AI research has exploited the increased power of computers and the access to huge amounts of data to write programs that can “learn”, “understand” and “anticipate”. This is why when you ask your phone “When did Michelangelo die?” certain brands will answer in synthesized speech “Michelangelo died the 8th of February 1564 aged 88”. It will also provide you with a screen full of additional information about the Italian genius and polymath. This kind of response is now accepted as normal and routine.

AI has delivered many components of smart behavior. If we think about it, we don’t expect that they really “learn”, “understand” or “anticipate” in the way we humans do. There is no attempt to cognitively emulate the task; to build a system that recognizes faces or speech in the way humans do. They deliver on tasks that were once seen as the high frontier of AI. It is worth remembering that the programs on our phone have no interest or sense of pride in a task well executed.

It’s Just a Game

Nevertheless, AI systems, with their unnervingly swift and accurate responses, lead us to assume a formidable intelligence sat behind this performance. The US features a hugely popular game show called Jeopardy, in which contestants are presented with general knowledge clues in the form of answers, and must phrase their responses in the form of questions.

If you watch a YouTube clip of IBM’s computer Watson playing Jeopardy, we see it ultimately beat the best human players. It is easy to think of Watson as a super intelligent machine. It is smart at playing Jeopardy. But it couldn’t suddenly start playing Go or Monopoly. It is good at a particular task.

The imminent arrival of a general AI was also much discussed in the late 1990s when a computer beat the world chess champion, Gary Kasparov. That machine’s performance psychologically undermined Kasparov; he was convinced it was reading his mind. Deep Blue played chess by looking deep into millions of possible moves, by having databases with huge numbers of opening moves, the end stage of a game and so on.

But Deep Blue could no more transfer its skills to Jeopardy than Jeopardy could use its methods and algorithms to play chess. We have no real idea how to endow our computers with overarching general intelligence. We have no real idea how to build an intelligence that is reflective, self-aware and able to transfer skills and experience effortlessly from one domain to another.

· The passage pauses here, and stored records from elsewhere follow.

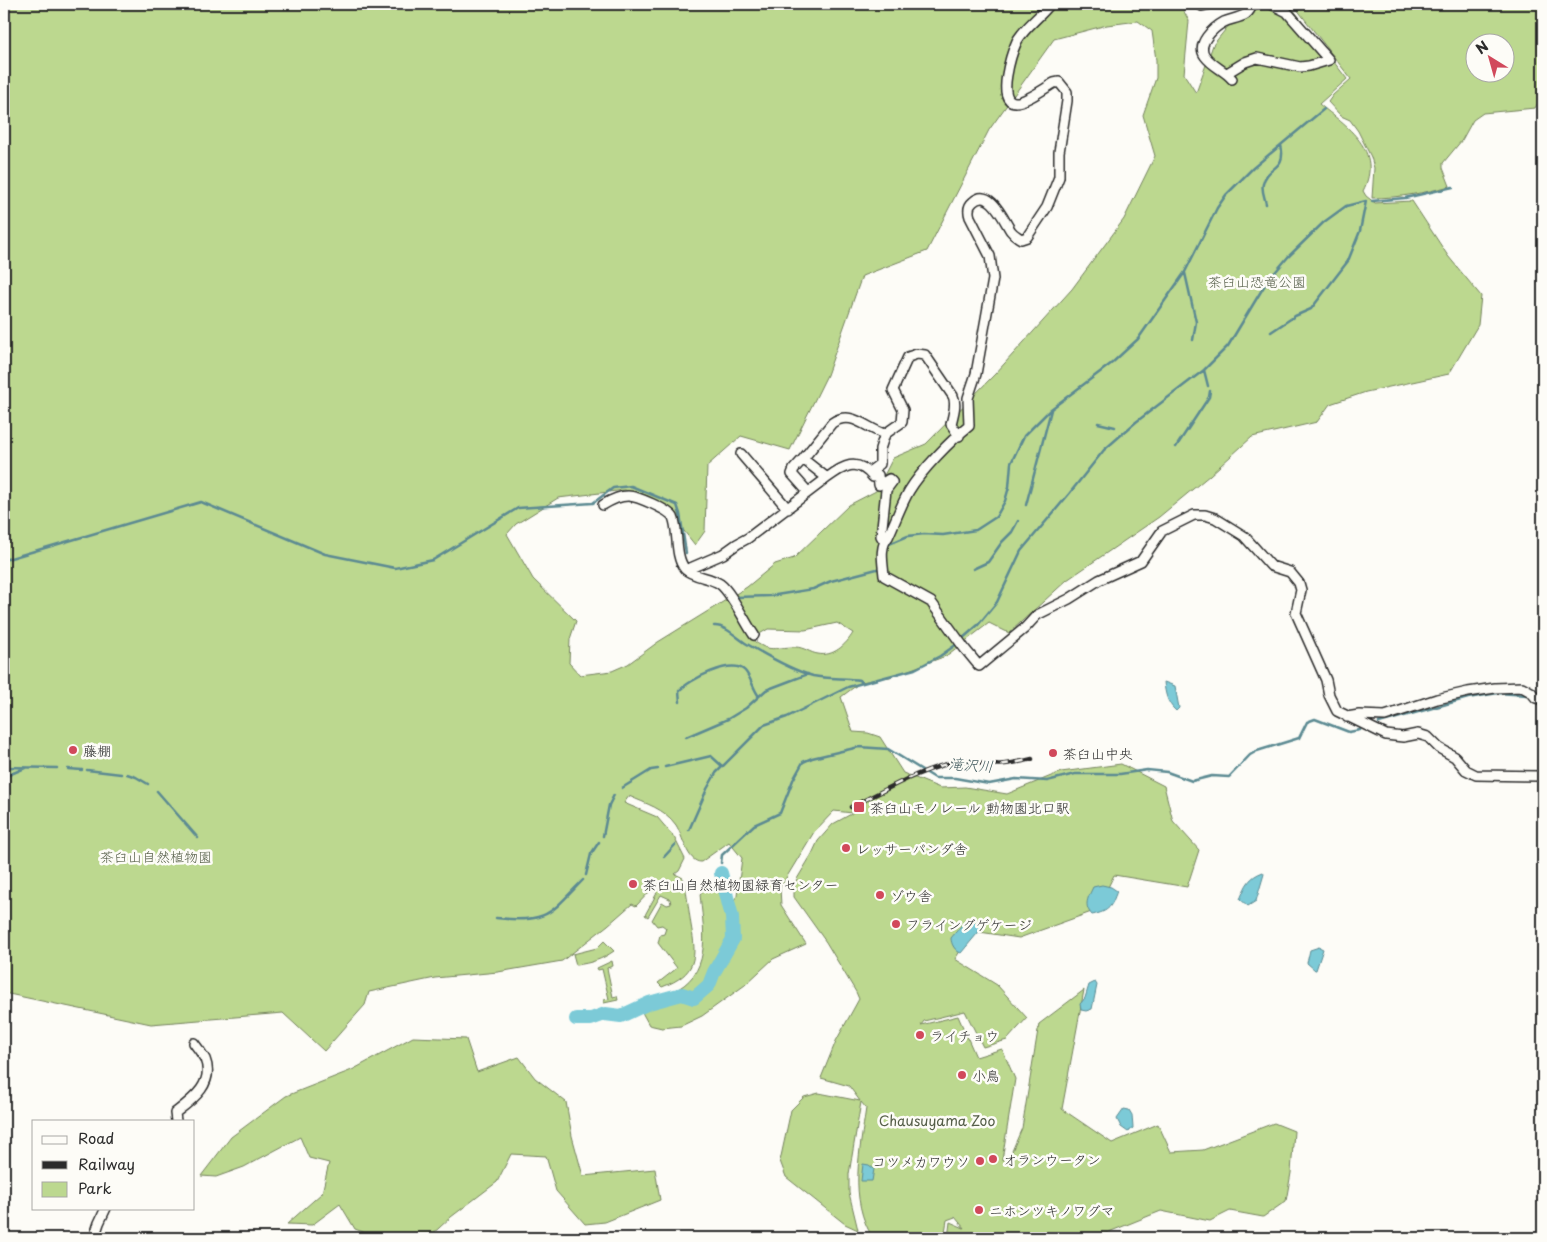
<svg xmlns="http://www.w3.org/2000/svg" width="1547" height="1242" font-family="'Playpen Sans','Klee One',sans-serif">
  <rect width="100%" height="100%" fill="#fdfcf7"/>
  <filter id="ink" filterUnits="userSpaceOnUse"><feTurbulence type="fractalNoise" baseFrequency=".02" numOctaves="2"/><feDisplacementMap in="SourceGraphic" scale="10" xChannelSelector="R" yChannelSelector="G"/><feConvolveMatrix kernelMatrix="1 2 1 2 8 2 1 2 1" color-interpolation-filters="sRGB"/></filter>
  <g filter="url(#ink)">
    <path fill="#bcd88f" stroke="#74825d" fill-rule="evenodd" d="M4,4H1180L1189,21L1184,74L1196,93L1213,45L1246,4H1289L1347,79L1319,104C1347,127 1384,150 1363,191L1366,196L1375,203L1412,201L1448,256L1481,296L1478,325L1449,374L1366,392L1330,404L1317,422L1252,437L1210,475L1159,517L1067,580L1009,633L989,623L946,656L890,677L861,682L841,697L853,732L868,733L880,737L903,773L940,788L965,787L1007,794L1061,772L1121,764L1164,786L1173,821L1199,850L1187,887L1114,875L1097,910L1019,938L973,931L955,959L997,985L1027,1018L1007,1040L983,1047L965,1011L924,1021L921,1025L958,1016L976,1057L1002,1049L1015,1079L1002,1160L1009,1158L1022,1128L1039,1024L1084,990L1062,1109L1112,1143L1158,1124L1171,1152L1203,1150L1274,1123L1294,1131L1291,1173L1286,1201L1263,1217L1230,1211L1210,1221L1161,1211L1094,1238H948L950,1222L964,1228L955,1217L947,1220L944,1238H873C848,1199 860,1151 866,1108L861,1102L849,1174V1193L858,1230L845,1224L786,1177L780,1161L791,1110L804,1097L819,1093L860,1101L849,1086L821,1078L836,1041L859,999L856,992L826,942L794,897V884L812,854L818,841L833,824L853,813L834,811L814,832L780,888L781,905L806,944L773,959L745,985L702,1016L681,1026L662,1028L649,1025L638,1005C651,1000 667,996 678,989C713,969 703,927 700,894L711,881L731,904L737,896L742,858L729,842L701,862C687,862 683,836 676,825C664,808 646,804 629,796L624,803L657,817L674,837L685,859L679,871L675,874L683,878L685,883C687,897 689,911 691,925C697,958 697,974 662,987L658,983L677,968L658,943L660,935L664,934L666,928L662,925L657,926L652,920L662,902L667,905L671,904L670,899L661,895L648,917L645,915L657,893L652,889L636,906L632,904L608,925L562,961L498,972L435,978L369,992L365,1005L324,1051L283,1013L151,1024L4,993ZM1138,21L1152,31L1156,60V78L1143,115L1155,156L1124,219L1072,289L995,374L926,444L893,458L876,491L849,505L794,558L775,564L747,587L658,642L628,664L612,671L580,675L569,663L570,639L576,621L533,579L507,534L516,524L558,498L625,490L662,503L695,545L705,531L707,466L741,436L790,450L827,375L862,276L927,251L989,130L1054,39L1107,25ZM837,623L853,633C846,645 833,657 818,654C810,653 804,647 795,647C773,647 771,654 751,639L768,629L805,630Z
      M1293,4H1543V95L1535,108L1483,113L1473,120L1462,140L1443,163V168L1450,186C1424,193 1398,198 1372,198L1374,168L1371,157L1358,131L1350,120L1341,116L1328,102L1333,95L1351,79ZM1474,42H1504V72H1474Z
      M604,941L614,951C601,960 591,963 576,965L573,954L597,948Z
      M612,961L613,966L607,968L613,997L617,996L618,1000L604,1003V1000L609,999L602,969L598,970L597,968Z
      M413,1037L466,1039L477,1072L519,1057L535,1078L566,1102L572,1136L583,1176L655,1169L660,1200L605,1222L585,1224L556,1191L546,1156L511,1154L497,1182L451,1217L428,1238H379L355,1229L340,1204L312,1225L287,1224L322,1193L329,1163L309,1158L300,1137L244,1167L216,1177L201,1176L231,1137L286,1096L352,1070Z"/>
    <path fill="#7bcad7" stroke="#5b8a92" d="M1164,682L1175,686L1179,708L1176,711C1167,703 1165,693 1164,682Z
      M1263,872L1264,874L1256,901L1248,906L1240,899L1241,897C1246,885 1249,877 1263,872Z
      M1102,885L1111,887L1117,891C1111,907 1110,911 1092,915C1083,905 1088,898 1093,887Z
      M964,922H975L982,925V928L961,953C955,951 951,944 951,938Z
      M1319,947L1323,949L1316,970H1315L1307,963L1310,950Z
      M1095,982L1097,985L1092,1009L1086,1011L1081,1010L1080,1004L1085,998L1089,985Z
      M1124,1109L1129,1110L1132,1115L1133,1128L1128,1132L1121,1127L1117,1119Z
      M863,1164L869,1165L874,1169L872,1181H861Z"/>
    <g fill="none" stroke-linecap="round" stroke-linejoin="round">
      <path stroke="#5b8a92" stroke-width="2.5" d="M1372,201L1405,198L1453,187
        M1266,204C1265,198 1261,190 1263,184C1267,165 1287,171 1281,145
        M1185,273L1196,322L1193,340
        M1204,370L1208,386
        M1098,423L1115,427
        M1176,447L1209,397L1210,391
        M1026,505L1051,410
        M889,544L908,536L924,534L943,535L976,530L996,517L1005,501L1009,487L1011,463L1024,436L1051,409L1112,363L1138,339L1185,272L1217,208L1226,195L1253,168L1324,109
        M4,560L201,502L325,554L395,568L433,560L518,508L593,503L613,488L631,486L677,505L680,514L686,553
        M973,569L988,562L1002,542L1012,532L1018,521
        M736,597L770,596L813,589L831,581L877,569
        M714,626C725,625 737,638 747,644C767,656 791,670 813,676C828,679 845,678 860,680L862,683
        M962,639L978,625L997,602L1021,551L1069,494L1104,450L1136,422L1204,370L1228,346L1266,283L1288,257L1324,222L1346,206L1366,201L1360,231L1348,261L1311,309L1295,316L1271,332
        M1541,694L1543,693
        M680,702L679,691C689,680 732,657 745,671C751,678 753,688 758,695
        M1379,723L1468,698L1498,693L1527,695
        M686,737L728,719L746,708L766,690L808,674
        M4,767L57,768
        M665,767L711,756L722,766
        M68,769L82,770
        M87,770L121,774
        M127,774L136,777L148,784
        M4,777L25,768
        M622,788L651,770L658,769
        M157,791L198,838
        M689,830L707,789L716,773L764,725L787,717L848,687L915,669L940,656L957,644
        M603,836L609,805L614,795
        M664,857L675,845
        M721,863L722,855L754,825L780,813L793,780L803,762L812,758L859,747L888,749L935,778H955L989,784L1016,779L1047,781L1075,774H1120L1147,770L1167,772L1192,781L1212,776L1229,777L1250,755L1257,751L1299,738L1307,722L1315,719L1349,732L1360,730
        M586,875L591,854L599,842
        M496,918C547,923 549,915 583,880"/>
      <path stroke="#7bcad7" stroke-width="14" d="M576,1019H591L605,1014L621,1016L649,1003L682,994L694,998L709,985L714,972L733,939L732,917L721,873"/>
      <defs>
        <path id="minor" d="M1050,4C1040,17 1025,27 1017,41C1012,52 995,103 1016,102C1026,102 1045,88 1054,83L1059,82L1067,92V101L1059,152V177L1047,207L1027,237L1021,239C1017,236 1014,235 1011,231C1004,221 990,186 973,202C968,206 968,211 970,217L990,256L993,279L976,374L968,398L969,426C951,440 921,471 909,491C901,505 895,522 888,537C879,547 883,563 884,576L931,602L965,649L979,666L1025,628L1037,615L1069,599L1099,580L1141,561L1162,531L1194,515H1205L1215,518L1244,536L1271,566L1290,572L1299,583L1301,590L1296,613L1326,680L1329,695L1337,711L1386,735L1403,737L1418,734L1428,737L1439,748L1455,757L1466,770L1476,775L1540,776L1543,778
          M1199,4L1202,6L1211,4
          M1227,73L1245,62L1257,58L1300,67L1309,66L1329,60L1287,12L1271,4
          M1232,79C1225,70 1213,67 1205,56C1196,44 1213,28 1224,22C1231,19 1240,18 1246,14C1250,11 1251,8 1252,4
          M741,454L788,509
          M803,459L794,469L792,474L808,492
          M869,472L880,464V449L885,434
          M827,478C843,466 857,457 873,477L878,475L879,485L889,479L892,482L886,490L881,536L884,541
          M603,505C611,500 619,496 628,496C637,496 669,510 673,517C679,530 674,556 685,569C693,577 710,577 720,584C731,592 745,622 754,635
          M686,570L723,554L737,544L748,538L827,478L803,459L832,423C852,409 866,429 885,434L902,422L903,410L893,390L908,357L917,354L925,355L953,396C957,404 953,415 951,424L959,436
          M1347,717L1359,715L1385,716L1437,699L1468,692L1495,688L1522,687L1531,692L1536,698L1543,700
          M176,1121L175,1113C192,1100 215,1084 205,1059C202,1054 198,1048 194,1043
          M94,1238L99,1223L106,1208"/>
      </defs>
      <use href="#minor" stroke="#2b2b2b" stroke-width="12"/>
      <use href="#minor" stroke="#fdfcf7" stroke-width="9"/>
      <defs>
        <path id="rail" d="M851,807C886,790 922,768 960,761C968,759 975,763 983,764C1000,766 1015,763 1032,759"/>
      </defs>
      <use href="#rail" stroke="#2b2b2b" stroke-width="4.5"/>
      <use href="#rail" stroke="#fdfcf7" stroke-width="2.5" stroke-dasharray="8" stroke-linecap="butt"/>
    </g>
  </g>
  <g fill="#d1495b" stroke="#fdfcf7" stroke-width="2">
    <circle cx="73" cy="750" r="5"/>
    <circle cx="1053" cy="753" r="5"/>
    <rect x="853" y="801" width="12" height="12" rx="2.5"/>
    <circle cx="846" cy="848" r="5"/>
    <circle cx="633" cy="884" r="5"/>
    <circle cx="880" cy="895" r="5"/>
    <circle cx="896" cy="924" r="5"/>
    <circle cx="920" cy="1035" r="5"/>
    <circle cx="962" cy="1075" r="5"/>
    <circle cx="993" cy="1159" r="5"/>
    <circle cx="980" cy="1161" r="5"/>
    <circle cx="979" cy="1210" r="5"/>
  </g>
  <g text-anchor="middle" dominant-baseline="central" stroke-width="5" stroke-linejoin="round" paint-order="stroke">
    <g font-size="14" fill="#565f49" stroke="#fdfcf7">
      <text x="1257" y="281">茶臼山恐竜公園</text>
      <text x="156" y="856">茶臼山自然植物園</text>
      <text x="937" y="1120">Chausuyama Zoo</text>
    </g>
    <g font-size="14" fill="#2b2b2b" stroke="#fdfcf7" text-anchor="start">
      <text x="83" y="750">藤棚</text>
      <text x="1063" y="753">茶臼山中央</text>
      <text x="870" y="807">茶臼山モノレール 動物園北口駅</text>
      <text x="856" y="848">レッサーパンダ舎</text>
      <text x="643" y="884">茶臼山自然植物園緑育センター</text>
      <text x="890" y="895">ゾウ舎</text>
      <text x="906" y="924">フライングゲケージ</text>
      <text x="930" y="1035">ライチョウ</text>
      <text x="972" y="1075">小鳥</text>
      <text x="1003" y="1159">オランウータン</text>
      <text x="970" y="1161" text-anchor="end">コツメカワウソ</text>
      <text x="989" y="1210">ニホンツキノワグマ</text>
    </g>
    <g font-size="15" font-style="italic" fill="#435b5f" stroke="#fdfcf7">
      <text transform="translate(971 764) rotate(4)">滝沢川</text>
    </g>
  </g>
  <rect width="1547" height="1242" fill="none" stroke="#fdfcf7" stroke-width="20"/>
  <rect x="10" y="10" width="1527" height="1222" fill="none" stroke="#2b2b2b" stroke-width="2" filter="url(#ink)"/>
  <rect x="32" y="1120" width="162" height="90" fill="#fdfcf7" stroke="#a9a8a5"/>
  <rect x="42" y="1136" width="25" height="8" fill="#fdfcf7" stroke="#a9a8a5"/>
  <text x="78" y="1144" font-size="15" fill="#2b2b2b">Road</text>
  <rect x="42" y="1161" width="25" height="8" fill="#2b2b2b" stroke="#a9a8a5"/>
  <text x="78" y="1170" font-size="15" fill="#2b2b2b">Railway</text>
  <rect x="42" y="1182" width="25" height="15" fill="#bcd88f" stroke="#a9a8a5"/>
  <text x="78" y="1194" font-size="15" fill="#2b2b2b">Park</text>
  <g transform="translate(1490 58) rotate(323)"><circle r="24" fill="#fdfcf7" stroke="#a9a8a5"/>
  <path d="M0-4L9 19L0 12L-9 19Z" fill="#d1495b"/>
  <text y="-8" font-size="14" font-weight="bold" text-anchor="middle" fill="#2b2b2b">N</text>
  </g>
</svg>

That doesn’t mean that the achievements of AI should be diminished. I have mentioned a few of the services we now enjoy thanks to AI research. I could have included machine translation, robotics and software agents. We have new variants of machine learning that can achieve super-human levels of behavior on specific tasks with only a few hours training. But our programs are not about to become self-aware or decide that we are redundant. The threat as ever is us; not artificial intelligence but rather our own natural stupidity.

We most certainly need to think about the limits of ever more capable autonomous systems, whether pilotless drones or automated trading systems. We need to consider what limits we place on these systems. We most certainly need to consider the restraints and safeguards that we need to engineer into the hardware, software and deployment policies of our current AI systems. But the next self-aware computer you encounter will only be appearing at a cinema near you.